[What is required]: Word for word, transcribe the listing that follows, minus any pictures.

[Data]:
────────────────────
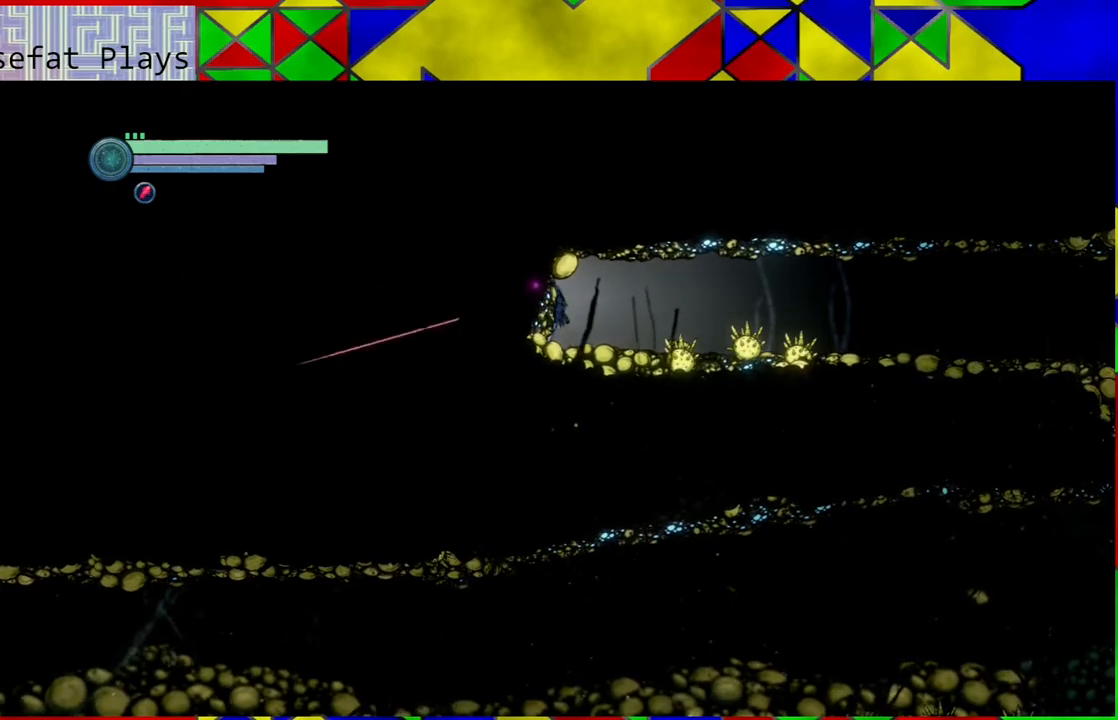
{"buttons": ["Y", "L2"], "left_stick": "left", "right_stick": "center", "events": []}
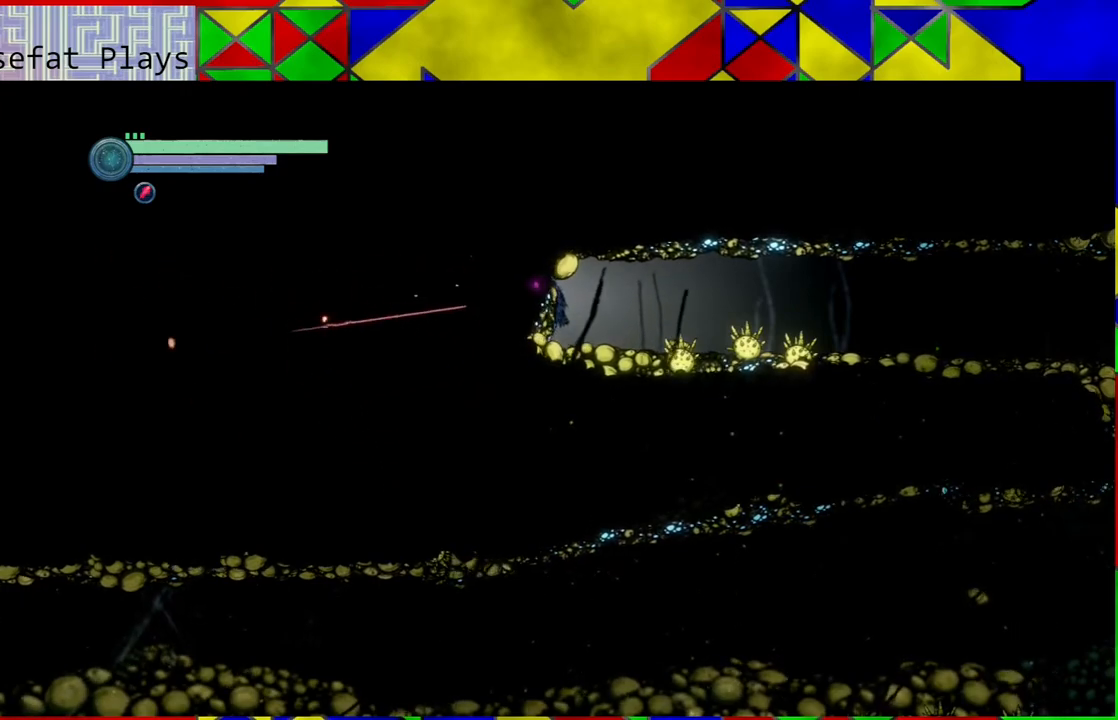
{"buttons": [], "left_stick": "left", "right_stick": "center", "events": [[433, "Y", "up"], [467, "L2", "up"]]}
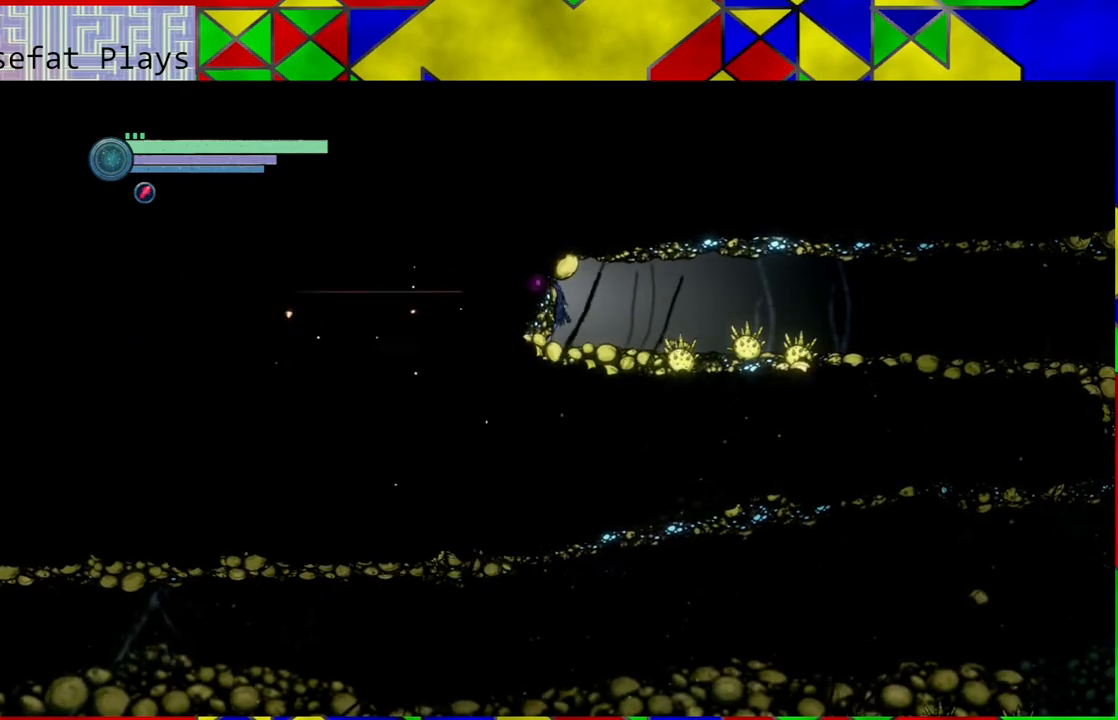
{"buttons": [], "left_stick": "center", "right_stick": "center", "events": [[17, "left_stick", "center"]]}
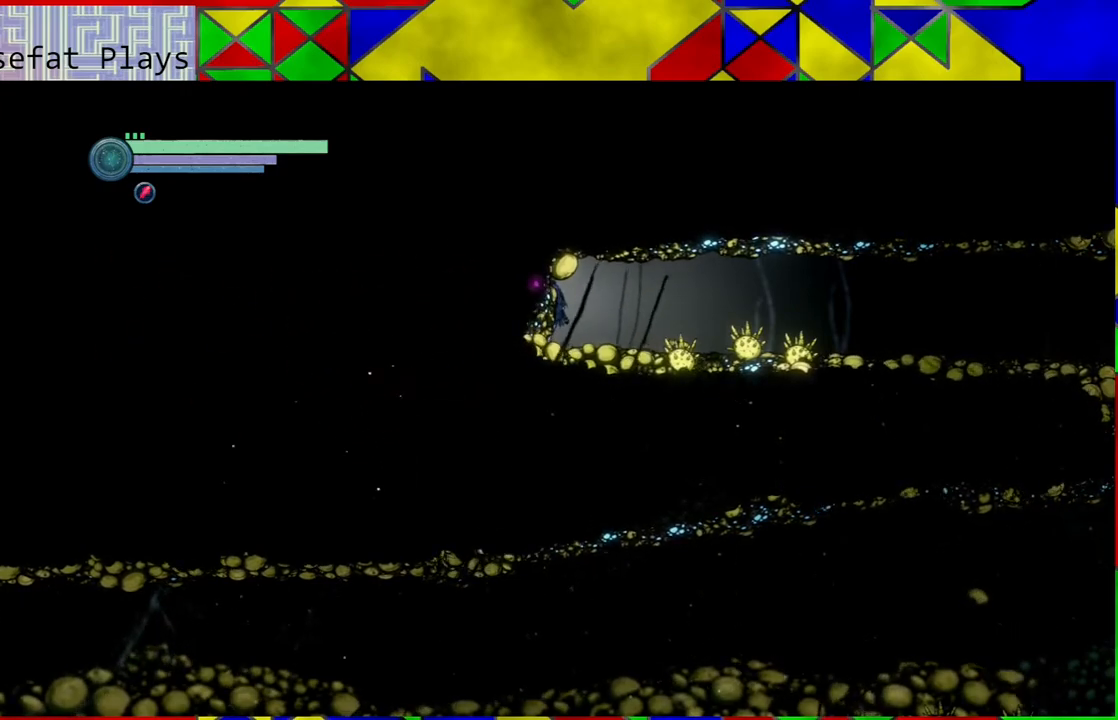
{"buttons": [], "left_stick": "right", "right_stick": "center", "events": [[67, "left_stick", "right"]]}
────────────────────
[The completed task]:
{"buttons": ["Y", "L2"], "left_stick": "left", "right_stick": "center", "events": []}
{"buttons": [], "left_stick": "left", "right_stick": "center", "events": [[433, "Y", "up"], [467, "L2", "up"]]}
{"buttons": [], "left_stick": "center", "right_stick": "center", "events": [[17, "left_stick", "center"]]}
{"buttons": [], "left_stick": "right", "right_stick": "center", "events": [[67, "left_stick", "right"]]}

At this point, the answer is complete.